**DIRECTIONS FOR THIS TASK**
The required answer is each line in the entries below where "received" occurs.

Collection entries
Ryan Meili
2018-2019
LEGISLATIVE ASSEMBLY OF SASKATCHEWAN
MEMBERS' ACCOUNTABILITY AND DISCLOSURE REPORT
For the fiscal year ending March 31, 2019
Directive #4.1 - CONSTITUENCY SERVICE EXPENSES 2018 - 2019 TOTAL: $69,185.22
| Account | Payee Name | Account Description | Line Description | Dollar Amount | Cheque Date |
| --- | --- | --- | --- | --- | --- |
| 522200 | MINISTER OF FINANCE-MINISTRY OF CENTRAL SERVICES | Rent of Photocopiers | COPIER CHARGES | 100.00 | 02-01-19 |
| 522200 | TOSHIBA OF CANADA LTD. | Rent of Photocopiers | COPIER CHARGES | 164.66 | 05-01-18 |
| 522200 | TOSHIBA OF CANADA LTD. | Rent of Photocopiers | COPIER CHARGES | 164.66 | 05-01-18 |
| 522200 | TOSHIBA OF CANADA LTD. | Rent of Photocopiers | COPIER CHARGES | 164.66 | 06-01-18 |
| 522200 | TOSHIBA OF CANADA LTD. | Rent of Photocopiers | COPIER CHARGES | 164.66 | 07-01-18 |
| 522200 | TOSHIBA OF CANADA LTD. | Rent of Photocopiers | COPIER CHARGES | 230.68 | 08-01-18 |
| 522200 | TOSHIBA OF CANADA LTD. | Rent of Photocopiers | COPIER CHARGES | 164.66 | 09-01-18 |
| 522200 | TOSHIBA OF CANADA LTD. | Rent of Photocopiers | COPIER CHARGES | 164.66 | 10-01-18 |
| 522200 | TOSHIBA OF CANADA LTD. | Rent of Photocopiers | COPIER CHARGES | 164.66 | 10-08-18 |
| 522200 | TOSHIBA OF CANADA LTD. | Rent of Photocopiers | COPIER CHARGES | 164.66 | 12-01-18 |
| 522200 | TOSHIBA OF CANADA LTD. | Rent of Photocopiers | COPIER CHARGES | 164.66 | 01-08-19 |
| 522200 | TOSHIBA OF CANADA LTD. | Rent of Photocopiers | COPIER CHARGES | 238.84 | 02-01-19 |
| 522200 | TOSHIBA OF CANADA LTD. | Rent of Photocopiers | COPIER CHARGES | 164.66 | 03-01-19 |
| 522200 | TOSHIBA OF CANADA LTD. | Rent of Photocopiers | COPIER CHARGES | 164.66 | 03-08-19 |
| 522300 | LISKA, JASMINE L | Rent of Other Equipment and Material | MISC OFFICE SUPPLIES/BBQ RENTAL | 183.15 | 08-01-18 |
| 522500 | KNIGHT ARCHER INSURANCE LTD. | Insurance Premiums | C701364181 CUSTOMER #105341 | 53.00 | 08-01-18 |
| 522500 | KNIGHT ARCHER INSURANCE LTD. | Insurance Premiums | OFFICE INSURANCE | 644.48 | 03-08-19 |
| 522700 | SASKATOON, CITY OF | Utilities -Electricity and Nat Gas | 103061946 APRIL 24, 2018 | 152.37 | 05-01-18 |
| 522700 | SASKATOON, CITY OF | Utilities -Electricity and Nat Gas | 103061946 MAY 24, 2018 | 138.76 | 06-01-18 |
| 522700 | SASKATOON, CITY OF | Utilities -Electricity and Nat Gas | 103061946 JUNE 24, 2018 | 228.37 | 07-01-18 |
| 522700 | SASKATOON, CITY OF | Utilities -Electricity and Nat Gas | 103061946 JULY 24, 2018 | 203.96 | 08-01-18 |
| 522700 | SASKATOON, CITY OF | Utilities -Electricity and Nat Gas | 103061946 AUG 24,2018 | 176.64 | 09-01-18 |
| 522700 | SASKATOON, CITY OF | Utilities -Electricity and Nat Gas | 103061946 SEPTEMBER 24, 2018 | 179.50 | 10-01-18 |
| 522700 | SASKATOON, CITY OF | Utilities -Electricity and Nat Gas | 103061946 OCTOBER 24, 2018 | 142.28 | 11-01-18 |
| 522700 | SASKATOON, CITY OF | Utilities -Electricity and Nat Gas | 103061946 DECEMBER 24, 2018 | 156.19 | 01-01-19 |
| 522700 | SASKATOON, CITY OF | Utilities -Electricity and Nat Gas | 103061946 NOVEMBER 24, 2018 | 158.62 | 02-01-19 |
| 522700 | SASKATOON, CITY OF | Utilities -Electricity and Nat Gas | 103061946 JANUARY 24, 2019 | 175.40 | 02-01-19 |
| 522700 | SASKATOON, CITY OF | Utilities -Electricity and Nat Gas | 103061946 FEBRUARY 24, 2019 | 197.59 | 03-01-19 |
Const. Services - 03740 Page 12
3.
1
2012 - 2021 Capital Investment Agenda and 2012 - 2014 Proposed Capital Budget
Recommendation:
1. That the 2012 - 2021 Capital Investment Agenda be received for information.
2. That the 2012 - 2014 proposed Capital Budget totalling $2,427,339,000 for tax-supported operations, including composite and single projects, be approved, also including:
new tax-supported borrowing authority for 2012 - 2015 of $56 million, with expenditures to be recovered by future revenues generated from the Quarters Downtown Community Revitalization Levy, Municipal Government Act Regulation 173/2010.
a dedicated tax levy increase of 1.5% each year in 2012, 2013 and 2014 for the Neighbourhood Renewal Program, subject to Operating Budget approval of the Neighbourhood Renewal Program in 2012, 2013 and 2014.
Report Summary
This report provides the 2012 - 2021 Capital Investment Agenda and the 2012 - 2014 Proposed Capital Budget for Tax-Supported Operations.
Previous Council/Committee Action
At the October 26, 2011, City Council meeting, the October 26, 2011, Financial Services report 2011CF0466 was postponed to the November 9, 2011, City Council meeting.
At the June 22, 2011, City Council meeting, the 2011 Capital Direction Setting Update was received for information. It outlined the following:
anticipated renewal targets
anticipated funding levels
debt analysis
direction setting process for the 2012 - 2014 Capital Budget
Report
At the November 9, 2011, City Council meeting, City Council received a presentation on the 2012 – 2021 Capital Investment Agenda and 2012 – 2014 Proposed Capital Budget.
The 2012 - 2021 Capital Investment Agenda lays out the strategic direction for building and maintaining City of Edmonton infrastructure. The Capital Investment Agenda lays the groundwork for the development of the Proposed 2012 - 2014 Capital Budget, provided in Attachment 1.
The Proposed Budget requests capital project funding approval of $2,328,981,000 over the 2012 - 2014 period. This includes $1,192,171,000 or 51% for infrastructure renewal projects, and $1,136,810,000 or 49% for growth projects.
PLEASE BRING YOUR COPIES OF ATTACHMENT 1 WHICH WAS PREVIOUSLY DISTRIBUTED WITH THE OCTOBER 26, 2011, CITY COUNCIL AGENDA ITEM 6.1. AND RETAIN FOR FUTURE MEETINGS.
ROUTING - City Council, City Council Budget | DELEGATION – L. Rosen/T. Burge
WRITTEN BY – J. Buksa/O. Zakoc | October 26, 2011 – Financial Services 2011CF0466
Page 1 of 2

**ANSWER TO THE PROBLEM**
1. That the 2012 - 2021 Capital Investment Agenda be received for information.
At the June 22, 2011, City Council meeting, the 2011 Capital Direction Setting Update was received for information. It outlined the following:
At the November 9, 2011, City Council meeting, City Council received a presentation on the 2012 – 2021 Capital Investment Agenda and 2012 – 2014 Proposed Capital Budget.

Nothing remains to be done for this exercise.